Walk down the main commercial strip of whatever neighborhood is having its moment right now. Odds are good you will pass a eucalyptus-scented soap boutique, a rack of $98 straight-leg chinos in four earth tones, and a stack of heritage-weight crewnecks folded with surgical precision. The names change slightly city to city, but the lineup does not. Aesop. Everlane. Buck Mason. Same cluster, new zip code.

Curbed flagged the pattern in a 2024 piece tracking how direct-to-consumer brands have become the default tenant profile for ascending urban retail corridors — think West Village blocks, stretches of Abbott Kinney, the better end of whatever street your city's real estate section just discovered. The piece noted that the co-tenancy is not accidental. These brands court one another, and landlords court all of them, because the combined foot traffic signals a demographic that brokers can price around.

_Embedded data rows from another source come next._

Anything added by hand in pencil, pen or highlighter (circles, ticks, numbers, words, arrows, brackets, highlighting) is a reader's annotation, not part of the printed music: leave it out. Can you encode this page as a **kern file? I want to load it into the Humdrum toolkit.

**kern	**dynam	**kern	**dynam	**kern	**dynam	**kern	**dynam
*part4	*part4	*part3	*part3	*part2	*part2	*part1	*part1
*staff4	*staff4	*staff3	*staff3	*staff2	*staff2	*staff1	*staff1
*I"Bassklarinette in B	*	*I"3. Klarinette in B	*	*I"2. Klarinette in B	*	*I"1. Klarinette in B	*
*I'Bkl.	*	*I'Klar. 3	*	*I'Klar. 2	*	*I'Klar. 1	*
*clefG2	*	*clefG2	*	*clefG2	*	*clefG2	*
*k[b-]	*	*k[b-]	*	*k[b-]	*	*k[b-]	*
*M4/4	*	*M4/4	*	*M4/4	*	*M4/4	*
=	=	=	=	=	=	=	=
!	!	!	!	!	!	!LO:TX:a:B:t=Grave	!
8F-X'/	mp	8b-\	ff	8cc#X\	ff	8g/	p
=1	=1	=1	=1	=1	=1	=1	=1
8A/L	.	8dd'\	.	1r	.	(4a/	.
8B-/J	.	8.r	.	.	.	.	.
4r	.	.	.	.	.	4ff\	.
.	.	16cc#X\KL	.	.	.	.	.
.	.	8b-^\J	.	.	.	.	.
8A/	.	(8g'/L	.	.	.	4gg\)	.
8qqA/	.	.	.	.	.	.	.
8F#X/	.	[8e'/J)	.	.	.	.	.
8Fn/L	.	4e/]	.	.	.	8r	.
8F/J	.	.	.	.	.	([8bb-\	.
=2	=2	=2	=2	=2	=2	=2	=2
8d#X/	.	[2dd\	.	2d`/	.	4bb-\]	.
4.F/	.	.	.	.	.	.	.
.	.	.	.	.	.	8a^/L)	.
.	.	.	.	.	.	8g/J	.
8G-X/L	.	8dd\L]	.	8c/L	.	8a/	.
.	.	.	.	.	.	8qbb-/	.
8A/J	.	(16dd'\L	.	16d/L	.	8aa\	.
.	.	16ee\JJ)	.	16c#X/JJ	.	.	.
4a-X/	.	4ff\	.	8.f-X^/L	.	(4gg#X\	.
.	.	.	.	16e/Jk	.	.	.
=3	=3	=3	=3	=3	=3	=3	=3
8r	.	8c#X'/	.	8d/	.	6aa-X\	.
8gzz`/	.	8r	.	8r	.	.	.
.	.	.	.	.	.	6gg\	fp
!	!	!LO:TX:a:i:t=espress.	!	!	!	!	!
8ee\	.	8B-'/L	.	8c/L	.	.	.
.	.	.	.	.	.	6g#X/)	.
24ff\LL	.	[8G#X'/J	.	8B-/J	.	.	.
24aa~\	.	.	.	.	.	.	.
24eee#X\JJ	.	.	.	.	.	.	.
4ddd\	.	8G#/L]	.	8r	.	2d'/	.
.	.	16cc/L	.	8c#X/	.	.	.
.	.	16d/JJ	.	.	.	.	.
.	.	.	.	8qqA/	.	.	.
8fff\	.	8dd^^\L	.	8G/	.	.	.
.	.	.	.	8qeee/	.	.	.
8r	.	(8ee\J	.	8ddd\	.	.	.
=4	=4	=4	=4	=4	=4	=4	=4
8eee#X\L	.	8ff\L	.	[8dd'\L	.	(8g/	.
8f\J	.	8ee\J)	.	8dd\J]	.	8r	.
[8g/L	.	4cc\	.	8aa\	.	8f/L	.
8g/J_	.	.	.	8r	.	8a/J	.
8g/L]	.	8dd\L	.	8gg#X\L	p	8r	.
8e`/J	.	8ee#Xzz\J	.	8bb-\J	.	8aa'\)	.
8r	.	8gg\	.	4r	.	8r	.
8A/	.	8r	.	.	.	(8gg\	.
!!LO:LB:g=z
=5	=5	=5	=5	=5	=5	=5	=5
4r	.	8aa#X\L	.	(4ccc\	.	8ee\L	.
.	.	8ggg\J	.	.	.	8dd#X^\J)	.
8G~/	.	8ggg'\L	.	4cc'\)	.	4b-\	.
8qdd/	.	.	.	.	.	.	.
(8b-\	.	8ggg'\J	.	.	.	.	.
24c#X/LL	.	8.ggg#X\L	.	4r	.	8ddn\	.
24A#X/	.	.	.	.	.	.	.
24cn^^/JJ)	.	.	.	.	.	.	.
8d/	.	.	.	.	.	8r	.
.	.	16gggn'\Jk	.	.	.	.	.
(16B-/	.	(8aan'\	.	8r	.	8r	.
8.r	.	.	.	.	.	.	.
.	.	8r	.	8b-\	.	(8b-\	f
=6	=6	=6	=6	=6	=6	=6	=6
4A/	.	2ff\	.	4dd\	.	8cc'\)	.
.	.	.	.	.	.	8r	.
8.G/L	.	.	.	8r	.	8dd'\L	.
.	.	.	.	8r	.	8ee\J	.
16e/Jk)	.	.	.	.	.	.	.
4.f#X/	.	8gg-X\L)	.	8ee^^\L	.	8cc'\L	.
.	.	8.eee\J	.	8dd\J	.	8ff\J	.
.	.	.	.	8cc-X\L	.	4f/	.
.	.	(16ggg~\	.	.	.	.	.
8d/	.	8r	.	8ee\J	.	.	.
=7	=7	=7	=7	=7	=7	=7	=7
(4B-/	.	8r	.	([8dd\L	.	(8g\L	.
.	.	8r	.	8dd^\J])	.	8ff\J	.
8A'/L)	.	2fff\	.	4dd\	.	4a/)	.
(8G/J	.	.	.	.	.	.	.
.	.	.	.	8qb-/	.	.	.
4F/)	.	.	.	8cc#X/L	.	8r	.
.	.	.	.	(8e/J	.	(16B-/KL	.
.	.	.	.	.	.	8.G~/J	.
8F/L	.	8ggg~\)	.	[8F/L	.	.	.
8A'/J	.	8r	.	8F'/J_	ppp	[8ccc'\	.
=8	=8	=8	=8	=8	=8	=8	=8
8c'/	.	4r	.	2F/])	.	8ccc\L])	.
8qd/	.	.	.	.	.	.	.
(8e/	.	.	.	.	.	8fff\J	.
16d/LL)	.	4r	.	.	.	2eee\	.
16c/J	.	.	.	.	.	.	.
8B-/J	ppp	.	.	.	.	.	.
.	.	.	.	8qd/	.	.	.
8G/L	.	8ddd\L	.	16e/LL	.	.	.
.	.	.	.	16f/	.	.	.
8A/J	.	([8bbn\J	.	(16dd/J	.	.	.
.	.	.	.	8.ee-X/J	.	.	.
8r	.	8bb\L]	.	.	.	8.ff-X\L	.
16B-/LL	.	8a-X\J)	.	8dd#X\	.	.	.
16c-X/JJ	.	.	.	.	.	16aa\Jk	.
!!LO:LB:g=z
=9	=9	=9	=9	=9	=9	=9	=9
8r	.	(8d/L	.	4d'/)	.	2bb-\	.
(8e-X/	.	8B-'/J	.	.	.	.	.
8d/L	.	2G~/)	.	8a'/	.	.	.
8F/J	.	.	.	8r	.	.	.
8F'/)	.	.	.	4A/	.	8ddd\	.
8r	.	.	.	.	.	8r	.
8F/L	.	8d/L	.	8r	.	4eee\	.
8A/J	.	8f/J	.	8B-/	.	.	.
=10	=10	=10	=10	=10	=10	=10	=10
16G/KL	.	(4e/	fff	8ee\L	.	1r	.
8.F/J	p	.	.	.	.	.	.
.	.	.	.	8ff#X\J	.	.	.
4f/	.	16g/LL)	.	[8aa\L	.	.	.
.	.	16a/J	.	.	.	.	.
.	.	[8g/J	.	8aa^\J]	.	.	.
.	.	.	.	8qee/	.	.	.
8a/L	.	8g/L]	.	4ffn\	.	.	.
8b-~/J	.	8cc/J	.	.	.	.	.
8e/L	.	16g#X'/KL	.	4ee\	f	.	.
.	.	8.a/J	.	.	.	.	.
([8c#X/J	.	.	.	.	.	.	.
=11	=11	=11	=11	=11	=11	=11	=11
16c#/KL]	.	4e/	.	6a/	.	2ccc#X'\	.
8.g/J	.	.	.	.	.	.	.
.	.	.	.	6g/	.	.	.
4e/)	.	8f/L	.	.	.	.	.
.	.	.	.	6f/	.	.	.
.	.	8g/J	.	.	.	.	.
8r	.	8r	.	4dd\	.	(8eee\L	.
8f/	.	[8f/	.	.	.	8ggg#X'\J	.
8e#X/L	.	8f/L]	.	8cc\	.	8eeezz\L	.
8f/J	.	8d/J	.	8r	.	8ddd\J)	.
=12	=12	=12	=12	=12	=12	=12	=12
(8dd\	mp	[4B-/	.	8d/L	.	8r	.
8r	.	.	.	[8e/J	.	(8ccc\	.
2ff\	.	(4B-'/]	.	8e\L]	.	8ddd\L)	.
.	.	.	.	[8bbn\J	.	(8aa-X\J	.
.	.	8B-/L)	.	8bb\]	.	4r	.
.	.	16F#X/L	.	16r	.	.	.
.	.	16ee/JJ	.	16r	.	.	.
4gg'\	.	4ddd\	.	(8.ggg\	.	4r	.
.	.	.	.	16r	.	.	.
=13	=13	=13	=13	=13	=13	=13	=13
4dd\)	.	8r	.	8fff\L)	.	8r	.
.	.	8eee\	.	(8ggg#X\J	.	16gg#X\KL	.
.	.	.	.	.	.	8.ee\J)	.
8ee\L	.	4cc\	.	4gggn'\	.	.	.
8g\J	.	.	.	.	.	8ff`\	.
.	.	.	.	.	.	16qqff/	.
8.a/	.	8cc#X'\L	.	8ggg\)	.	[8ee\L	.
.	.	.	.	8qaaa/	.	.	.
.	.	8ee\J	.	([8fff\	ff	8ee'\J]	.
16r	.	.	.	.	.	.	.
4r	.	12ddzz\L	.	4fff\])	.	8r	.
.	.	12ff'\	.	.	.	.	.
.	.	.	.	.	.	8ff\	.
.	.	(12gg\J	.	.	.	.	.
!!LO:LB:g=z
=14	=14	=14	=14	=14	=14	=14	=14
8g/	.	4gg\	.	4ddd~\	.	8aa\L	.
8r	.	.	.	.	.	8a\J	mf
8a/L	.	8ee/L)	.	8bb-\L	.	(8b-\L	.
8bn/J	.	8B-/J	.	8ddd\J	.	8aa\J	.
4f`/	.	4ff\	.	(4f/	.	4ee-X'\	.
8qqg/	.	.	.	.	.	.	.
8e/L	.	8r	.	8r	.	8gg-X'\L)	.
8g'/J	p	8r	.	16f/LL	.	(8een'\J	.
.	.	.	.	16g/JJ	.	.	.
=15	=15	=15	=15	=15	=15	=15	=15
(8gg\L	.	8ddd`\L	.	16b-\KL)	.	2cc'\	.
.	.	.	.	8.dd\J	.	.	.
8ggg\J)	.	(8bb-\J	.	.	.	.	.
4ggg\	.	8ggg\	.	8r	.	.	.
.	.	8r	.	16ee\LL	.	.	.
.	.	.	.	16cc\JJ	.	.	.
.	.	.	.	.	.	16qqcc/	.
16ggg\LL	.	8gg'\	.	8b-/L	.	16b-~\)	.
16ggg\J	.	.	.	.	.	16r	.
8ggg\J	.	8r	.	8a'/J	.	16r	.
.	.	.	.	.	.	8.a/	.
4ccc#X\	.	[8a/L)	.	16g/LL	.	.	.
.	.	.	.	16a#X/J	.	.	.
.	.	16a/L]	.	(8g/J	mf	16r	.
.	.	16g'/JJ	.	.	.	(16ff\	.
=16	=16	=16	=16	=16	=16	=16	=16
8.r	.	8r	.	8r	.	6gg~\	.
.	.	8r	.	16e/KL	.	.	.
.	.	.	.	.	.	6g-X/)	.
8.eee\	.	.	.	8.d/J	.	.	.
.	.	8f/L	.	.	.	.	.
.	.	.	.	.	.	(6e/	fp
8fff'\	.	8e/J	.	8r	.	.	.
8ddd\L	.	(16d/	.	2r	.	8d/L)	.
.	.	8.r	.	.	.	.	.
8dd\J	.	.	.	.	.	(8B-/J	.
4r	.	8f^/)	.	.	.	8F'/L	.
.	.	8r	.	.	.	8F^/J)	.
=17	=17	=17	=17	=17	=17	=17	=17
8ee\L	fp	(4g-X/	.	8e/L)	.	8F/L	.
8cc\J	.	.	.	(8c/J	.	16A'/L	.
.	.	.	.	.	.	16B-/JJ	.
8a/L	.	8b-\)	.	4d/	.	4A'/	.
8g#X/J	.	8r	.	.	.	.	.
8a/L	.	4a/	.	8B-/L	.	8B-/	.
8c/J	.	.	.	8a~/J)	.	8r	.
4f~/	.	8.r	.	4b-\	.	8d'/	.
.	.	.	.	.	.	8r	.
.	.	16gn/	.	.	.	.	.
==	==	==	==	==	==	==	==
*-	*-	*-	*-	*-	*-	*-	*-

The retail geography reads, at this point, like a franchise map that has agreed not to use the word franchise. Each outpost is individually designed, locally textured in small ways — a mural here, a regional coffee collab there — but the category stack is consistent enough that a visitor from Denver can walk into a Brooklyn side street and feel the specific ambient calm of knowing exactly what everything costs and approximately what it will smell like.

For property watchers, the cluster has become a soft leading indicator. When Aesop signs a lease, the asking rents on adjacent ground-floor space tend to follow within 18 months. The boutique is the canary; the rent increase is the mine.